[ASSIGNED TASK 1]: Turn the lines of the records, from the line with "Frete grátis" up to and including the line with "Inscrever-se", into a numbered list, skipping any blank lines.

[SELECTED EXTRACT]:
***

Reproducible builds are so important, they prevent a build server or developer laptop from being a single point of failure as a tainted build can now be detected by others.
The NetBSD wiki entry is about progress on reproducible builds for tools, kernel and userland.
As for packages, reproducible builds under pkgsrc is still a WIP.
My use of third party binary packages and pkgsrc is minimal but I am continually building custom kernels and crunched binaries with build.sh and I do make use of the binary userlands from releng.
For me at least, having reproducible builds for these alone is quite useful.
Valerie Young had a good progress report at Linux.conf.au this year:
Reproducible Builds for a Better Future:
"I would also like to acknowledge the work done by the Debian folks who have provided a platform to run, test and analyze reproducible builds. Special mention to the diffoscope tool that gives an excellent overview of what's different between binary files, by finding out what they are (and if they are containers what they contain) and then running the appropriate formatter and diff program to show what's different for each file."
The output of those jenkins builds is then run through debian-provided test suites to validate the reproduce-ability of aforementioned NetBSD builds.
This one, at least, can be done in NixOS/Guix once you check out the source -- and the Nix package manager can technically be installed on any Linux distro, too (and some other ports to Cygwin/FreeBSD/Mac etc) and run a single command to get the ISO, or any kind of build product you want.
The carefully tested and maintained portability/cross-compilation is another thing though: NetBSD has fantastic support here that is not easily replicated without just doing a ton of work. So its universal basically-always-works cross compilation, everywhere -- is rather unique here. You can't build NixOS ISOs natively e.g. Nix-on-Darwin, which is rather unfortunate.

***

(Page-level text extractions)
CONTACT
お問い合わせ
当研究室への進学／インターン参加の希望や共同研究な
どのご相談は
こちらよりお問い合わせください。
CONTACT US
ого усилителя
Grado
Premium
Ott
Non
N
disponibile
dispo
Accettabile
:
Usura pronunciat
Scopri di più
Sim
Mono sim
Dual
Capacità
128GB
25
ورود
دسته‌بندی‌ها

***

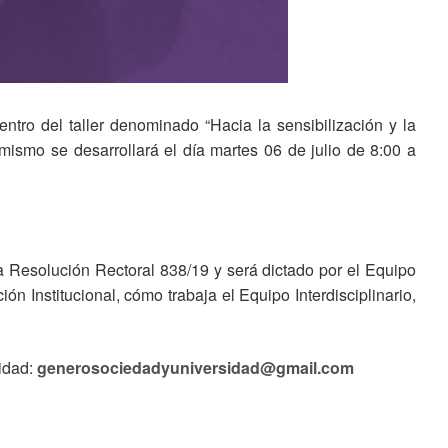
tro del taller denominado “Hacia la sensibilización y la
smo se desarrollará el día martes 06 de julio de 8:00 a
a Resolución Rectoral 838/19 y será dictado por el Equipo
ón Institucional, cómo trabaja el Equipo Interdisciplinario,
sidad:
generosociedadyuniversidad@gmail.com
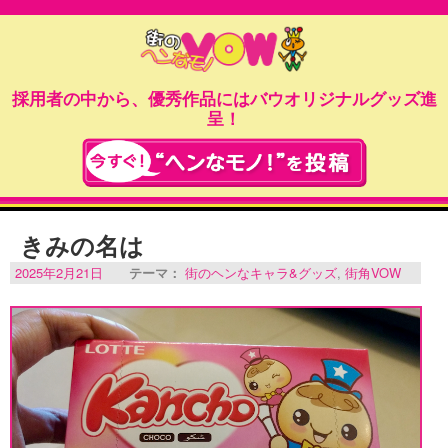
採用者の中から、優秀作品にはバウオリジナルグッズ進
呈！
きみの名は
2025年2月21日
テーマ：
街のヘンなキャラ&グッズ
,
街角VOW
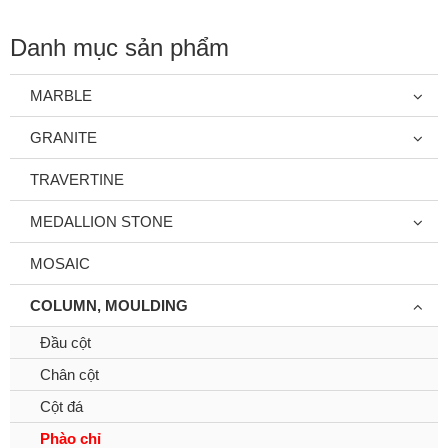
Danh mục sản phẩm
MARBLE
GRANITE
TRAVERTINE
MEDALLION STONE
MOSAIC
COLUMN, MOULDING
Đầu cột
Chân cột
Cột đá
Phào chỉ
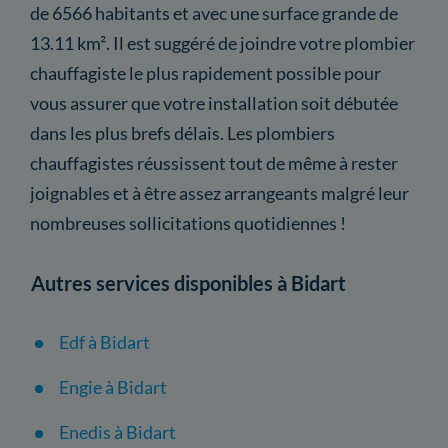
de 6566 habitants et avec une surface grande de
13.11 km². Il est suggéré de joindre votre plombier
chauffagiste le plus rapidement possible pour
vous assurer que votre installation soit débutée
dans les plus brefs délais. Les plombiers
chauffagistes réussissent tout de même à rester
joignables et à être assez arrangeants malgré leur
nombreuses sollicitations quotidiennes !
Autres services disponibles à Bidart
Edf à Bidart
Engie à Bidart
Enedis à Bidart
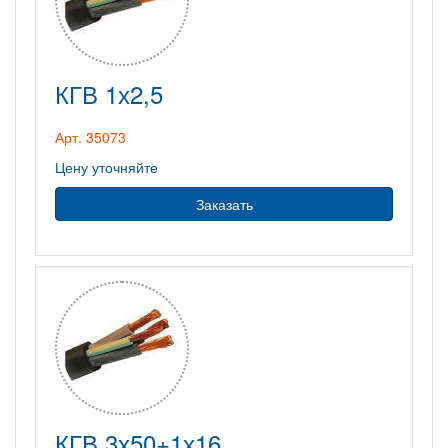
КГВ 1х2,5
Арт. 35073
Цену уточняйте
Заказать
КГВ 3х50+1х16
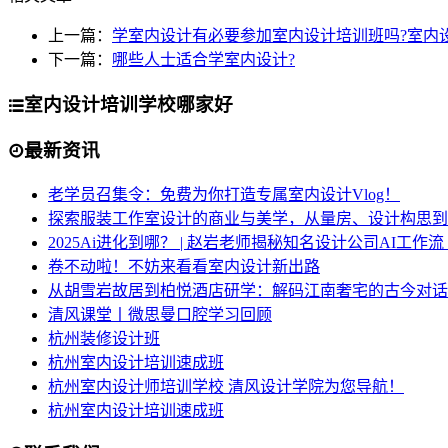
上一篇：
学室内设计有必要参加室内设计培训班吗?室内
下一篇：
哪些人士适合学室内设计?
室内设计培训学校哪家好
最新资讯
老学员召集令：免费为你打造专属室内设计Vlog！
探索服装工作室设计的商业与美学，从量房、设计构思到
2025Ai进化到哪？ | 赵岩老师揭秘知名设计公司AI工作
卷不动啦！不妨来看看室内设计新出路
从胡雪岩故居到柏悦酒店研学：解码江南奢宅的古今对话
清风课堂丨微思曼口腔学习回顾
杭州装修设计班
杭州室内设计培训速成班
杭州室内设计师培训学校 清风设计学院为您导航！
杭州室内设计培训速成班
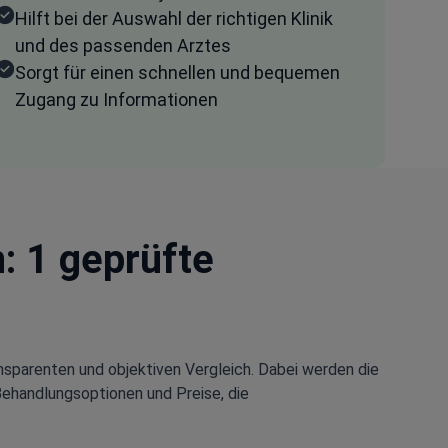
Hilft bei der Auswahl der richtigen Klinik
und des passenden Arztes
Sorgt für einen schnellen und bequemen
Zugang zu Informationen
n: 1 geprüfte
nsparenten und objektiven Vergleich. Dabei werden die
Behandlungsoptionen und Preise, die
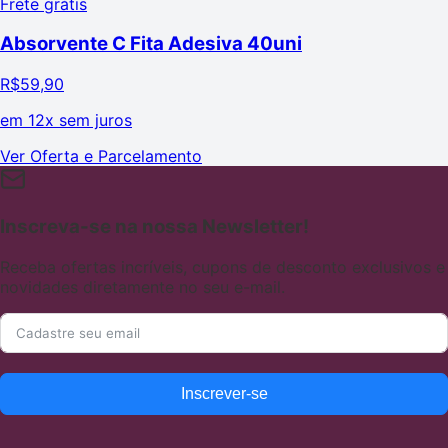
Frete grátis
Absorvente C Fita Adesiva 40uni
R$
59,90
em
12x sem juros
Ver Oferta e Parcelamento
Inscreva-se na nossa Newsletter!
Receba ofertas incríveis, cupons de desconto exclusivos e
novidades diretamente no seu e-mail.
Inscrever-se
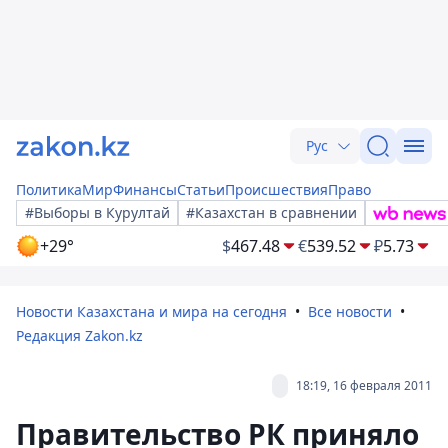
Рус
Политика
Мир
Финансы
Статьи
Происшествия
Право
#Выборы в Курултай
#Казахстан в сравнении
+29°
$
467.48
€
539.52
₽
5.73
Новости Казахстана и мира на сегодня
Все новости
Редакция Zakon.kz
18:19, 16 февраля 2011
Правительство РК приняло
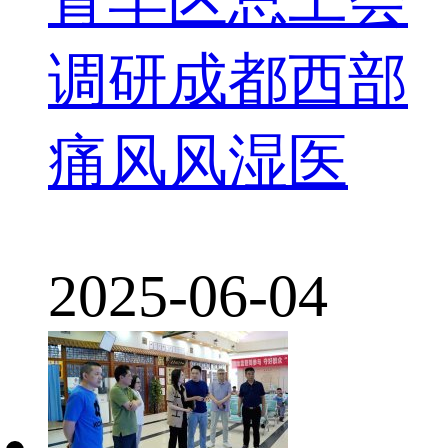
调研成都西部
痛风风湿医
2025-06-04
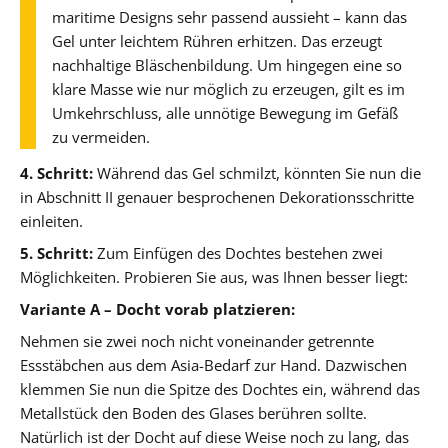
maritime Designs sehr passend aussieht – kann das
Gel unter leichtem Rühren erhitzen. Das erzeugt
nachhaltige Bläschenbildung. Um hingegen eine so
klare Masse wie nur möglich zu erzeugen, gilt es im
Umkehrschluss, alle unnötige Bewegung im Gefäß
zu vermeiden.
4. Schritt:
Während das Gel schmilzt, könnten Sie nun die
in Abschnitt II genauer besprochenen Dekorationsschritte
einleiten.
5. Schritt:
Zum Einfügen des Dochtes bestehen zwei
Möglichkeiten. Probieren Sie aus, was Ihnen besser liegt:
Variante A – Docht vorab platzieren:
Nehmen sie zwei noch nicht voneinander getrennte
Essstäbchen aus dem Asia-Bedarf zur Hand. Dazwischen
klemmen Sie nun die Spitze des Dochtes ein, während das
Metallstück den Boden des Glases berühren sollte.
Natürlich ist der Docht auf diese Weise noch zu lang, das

***

[ASSIGNED TASK 2]: According to the thread on reproducible builds, why do reproducible builds matter?

[ANSWER SECTION 1]:
1. Frete grátis
2. Absorvente C Fita Adesiva 40uni
3. R$
4. 59,90
5. em
6. 12x sem juros
7. Ver Oferta e Parcelamento
8. Inscreva-se na nossa Newsletter!
9. Receba ofertas incríveis, cupons de desconto exclusivos e
10. novidades diretamente no seu e-mail.
11. Inscrever-se

[ANSWER SECTION 2]: They keep a build server or developer laptop from being a single point of failure. When builds are reproducible, others can detect a tainted build.